Joann Sfar has a few problems with the illogicality and inconsistencies of his Jewish religion as interpreted by biblical scholars via the Talmud, and as he has a public forum he chose to address his concerns via this unusual narrative method.

The Rabbi’s cat lives, naturally enough, with the Rabbi, and his daughter Zlabya, whose name sounds like a honey-drenched pastry, and with a noisy parrot. Eventually the cat tires of the parrot and eats it, whereupon it can speak. A pointer to the future is that almost its first words are denials that it ate the parrot. The cat, you see, is quite the tormenting presence, claiming it wants to convert to Judaism, yet challenging the interpretation of scripture, and not above manipulation and deceit. In strict biblical terms it’s cast as the tempter, refuting faith with logic as it argues not just with its own Rabbi, but his Rabbi’s Rabbi.

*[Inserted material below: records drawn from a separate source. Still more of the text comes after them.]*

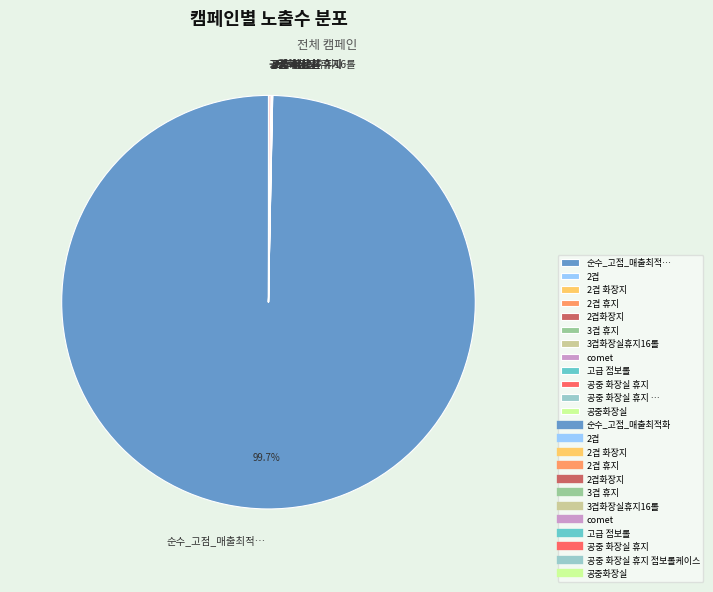

Which slice is the largest?

순수_고점_매출최적…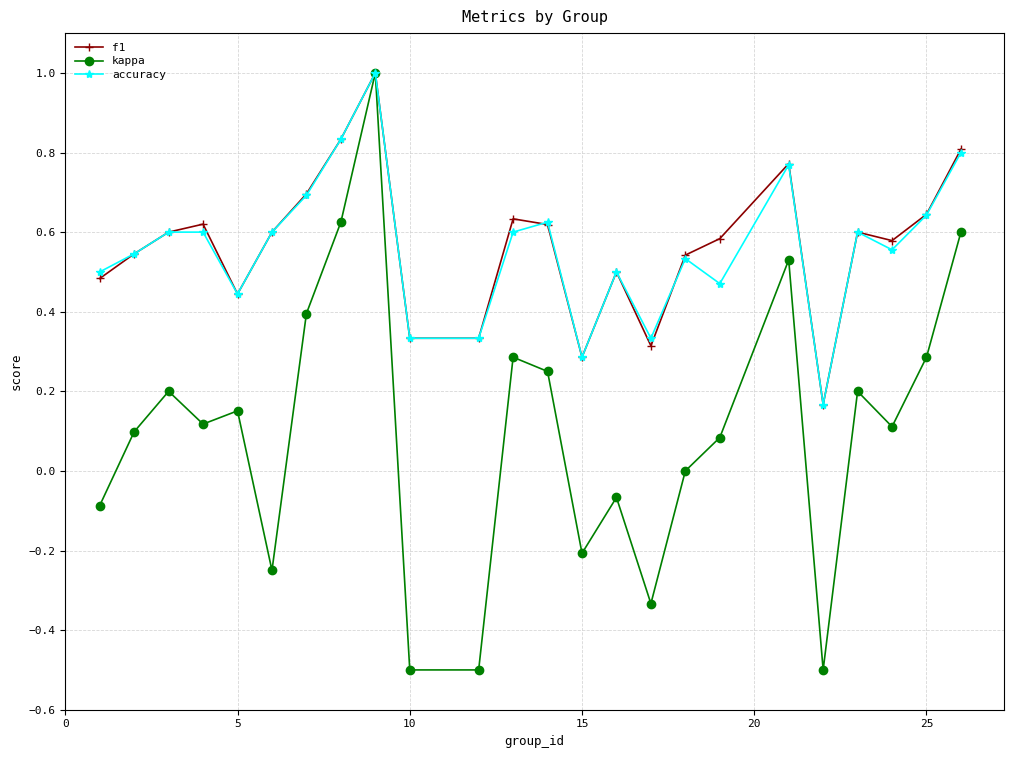

What is the maximum value for kappa?

1.0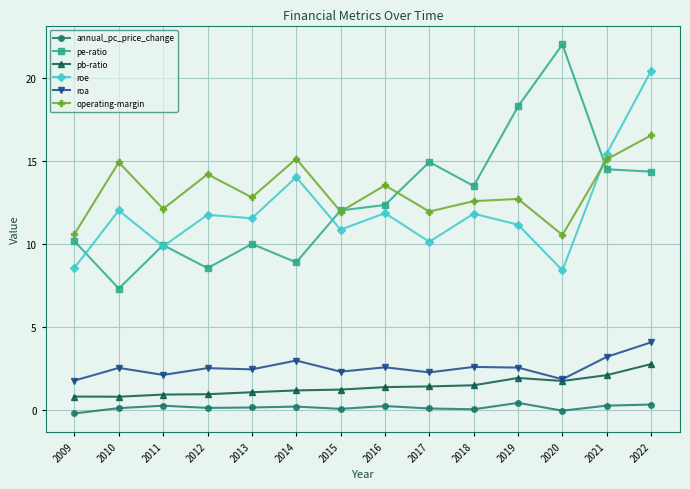

True or false: operating-margin and pb-ratio intersect in this chart.

False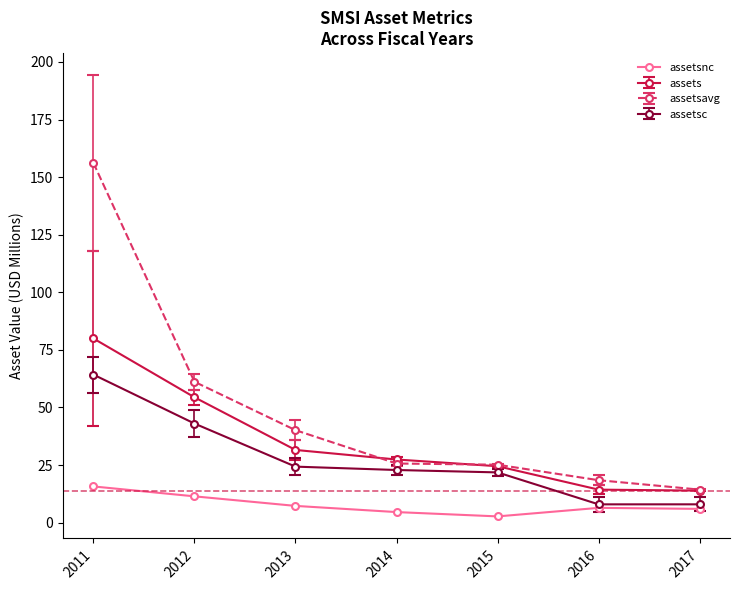

The value of assetsnc at 2012 is 19.1. True or false?

False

This combines what was originally three books in the original French, and they’re three very different stories, but all entertaining. The overt polemic is restricted to the first, although in the second the period setting becomes more relevant, with regard to the suppression of both Arabs and Jews in colonial Algeria between the two World Wars. This, however, is only background explaining why the Rabbi has to pass a test for the country’s French masters to retain the position he already holds. The tone is more gentle, a sentimental drama about friendship and by the third book Sfar’s reverted to comedy, with the grumpy old Rabbi and his cat accompanying his daughter and her new husband to meet his parents in Paris. The Rabbi finds constant fault to begin with, and the story becomes one of principle weighed against compromise, flowing into a refined comedy because circumstances are no easier for Zlabya. To some extent Sfar’s reducing his characters to stereotypes to serve the comedy, but he comments on that when authenticity’s rejected in favour of desperate pastiche.

Sfar’s cartooning can pass you by given the relative density of the text, but stop to look and apart from a fantastically scraggy cat, he’s superb at evoking time and place. He emphasises a way of life no longer with us, and his cast may be loosely sketched, but they’re personalised. You’ll come to know them, even those with only small roles to play.

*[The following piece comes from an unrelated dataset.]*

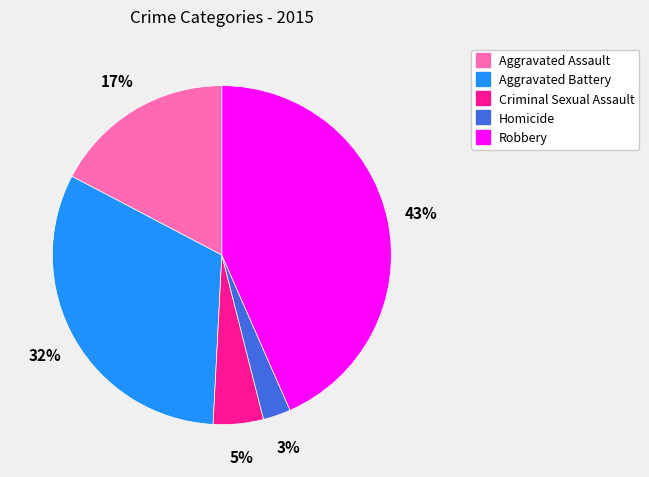

Do Aggravated Assault and Criminal Sexual Assault together represent more than half of the pie?

No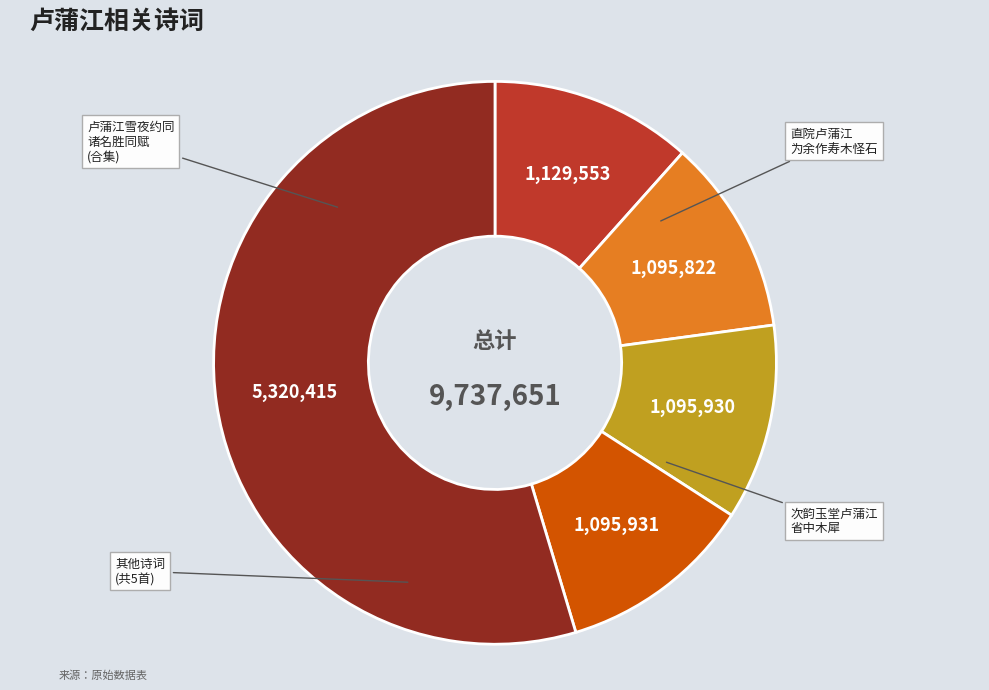

Does any single category account for the majority?

Yes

If there’s a theme running through all three stories, it’s that of common ground, of respecting other people’s beliefs and ways of life, whether or not they conform with yours, even if you don’t understand them. We could all do with a little more of that. The Rabbi’s Cat is warm-hearted and charming, unless, of course, the frustration with Jewish beliefs challenges personal orthodoxy.

Two further stories followed, collected as Book Two, before Sfar created an animated film from his feature, almost universally well received.